No, this theatrical setting is not going to go away with a fiendishly executed transition to real surroundings.
SO STOP HOPING
Some spoilers may lie ahead.
Director: Lars von Trier
Better read it for yourselves
Philip Baker Hall
I found my lower lip trembling with incomprehension... or maybe it's because I studied film in college; but the setting in which the film takes place is none other than a stage where you'd, you know, watch a theatrical play play itself out. And here's the funny bit: all manner of eulogies I've received about it here and there (and believe me, everyone feels it's appropriate to have a fit when talking about it) have pretty much forgotten to mention this fundamental formal aspect of the movie.
This alone probably says a lot about how well Trier has pulled off what he has.
Basically put, the stage is missing the mezzanine's while you, the viewer, have the convenient Class A seat a la shaky handheld. All locations of import are clearly set and labelled with chalk on the town's one and only street, as if on a map. There's little in the way of partitions between the houses, and the opening and closing of doors is mimed by the characters themselves and appropriately accompanied by the sound of door knobs being turned. To boot, there are no backgrounds except for hints of rocks on the fringes. Day is white and night is black, although different colors of lighting are used as cuing devices at key points in the narrative. Fascinating stuff.
It might seem like Trier is following up on budget concerns, but it later becomes apparent that this is instrumental in conveying the horrors of the complacency of humanity that play out in the town of Dogville. That the transgressions against Grace are known and perpetuated by all is only exacerbated by our ability to see simple town folk getting on with daily chores while Grace is simultaneously violated in the background.
The Plot: The scene is set in the tiny town of Dogville, and there it stays. Tom, the idealist and budding writer, so John Hurt's overbearing voiceover has us believe, might as well be the village idiot for all the veneration the town folk has for him. His attempts to tickle the fancy of the town's residents by giving lectures at church are met with huffs and puffs as he tries to morally rearm them and "illustrate" the morality of "receiving". He's essentially an idiot to even the half-conscious viewer.
One night, as Dogville residents turn in, the stealthy footfall of a stranger alerts Moses, the town mutt, who, personified in his twilight bark, is actually nothing more intricate than a chalk drawing on the floor, to a beautiful stranger comprising one Nicole Kidman wearing an overcoat with furry lapels and cuffs that call to mind the fiendish Cruella Deville. But art thou beautiful once again? You betcha.
We learn that the young innocent, Grace, is on the run. Of course, Tom is keen to help her on account of there being only one skirt to chase in the whole of Dogville. A few minutes later a period Cadillac of a shady nature pulls up and asks about her whereabouts. Tom saves Grace's bacon by denying he knows anything and is given instructions to call if anything should turn up.
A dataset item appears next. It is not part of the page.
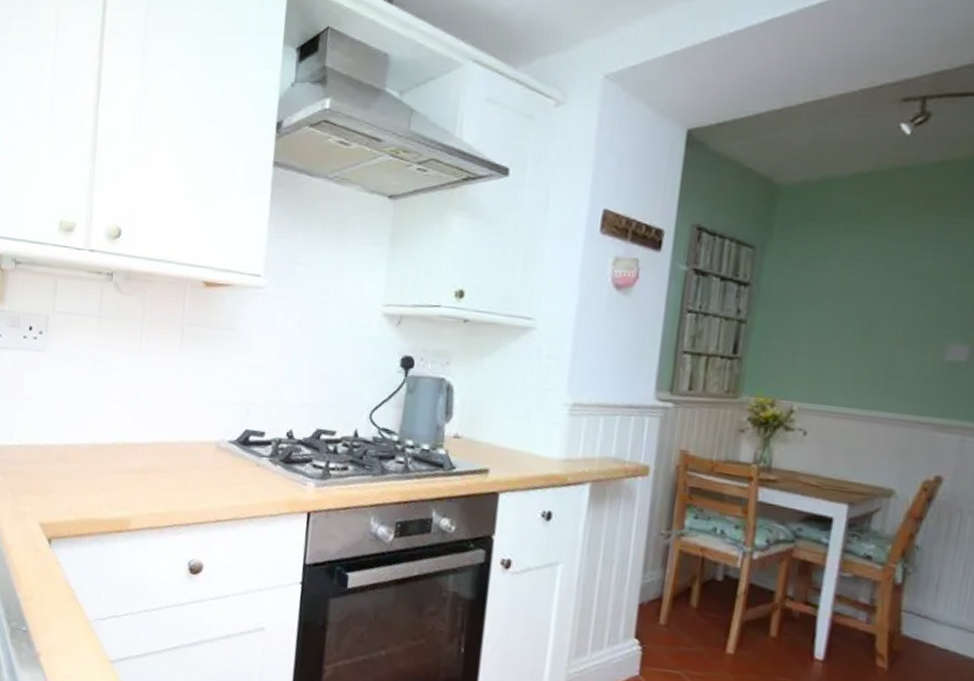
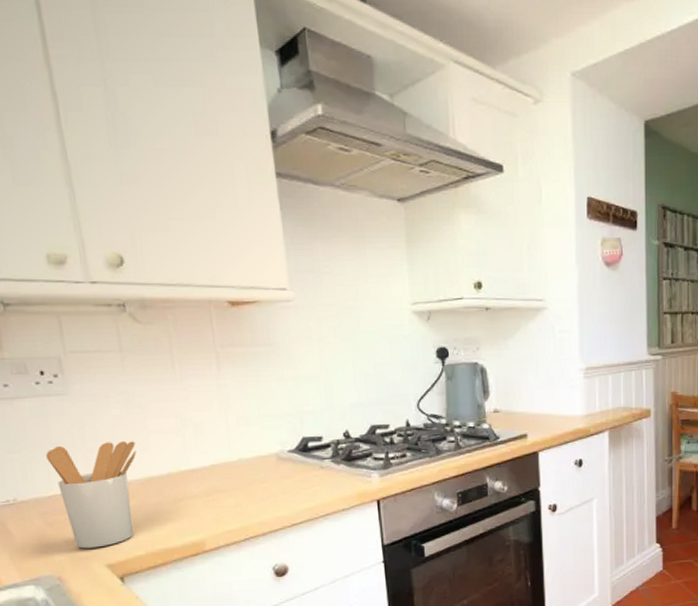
utensil holder: none [15,399,92,505] -> present [46,441,137,549]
What ensues is only one of Tom's plans to inaugurate Grace into this community of simpletons. He calls a town meeting where he pleads with the inhabitants to help this poor girl out, to give her two weeks to prove she is trustworthy, despite the foggy circumstances that brought her there. Grace, scared to death of whatever she has left behind abides by Tom's advice to offer her help to anyone who may need it. Following some reluctance on the part of the town folk to offer her chores of significance, Grace offers to do for them things that may not be absolutely necessary, but which they may simply want. No, this isn't the bit where she becomes the town ho.
Grace's role is eventually transformed from the girl who does unnecessary but quaint things for the residents to an indispensable laborer that must be preserved at all costs.
Even her free will. It certainly gets ugly.
Needless to say Kidman is once again outstanding in playing an almost messianic martyr. The innocence and purity before us is almost at odds with her persistent idea of herself as "stoic". Suffice it to say that a brilliant balance is achieved, and the finale is by no means a surprise insofar as the character's depth is concerned. All other performances, and in particular the two legends', Bacall and Caan's, are delicious asides, although they are somewhat short-lived.
Dogville had already received mixed reviews or rather, reactions, at Cannes, along with the Official Selection award. But what compelled me to watch it, and indeed expectantly await its showing, was the alleged anti-Americanism it was supposed to contain. I for one am not entirely sure whether its message, preaching on more than one level, is even about Americans. Sure enough it's set during the depression years in the quintessential American town, but it might as well be a village in Trier's own country of Denmark.
The movie bobs up and down, every once in a while being immersed in the depths of a masterpiece. But you know the bastard is just having fun with us. You might as well play Young Americans by Bowie at the end.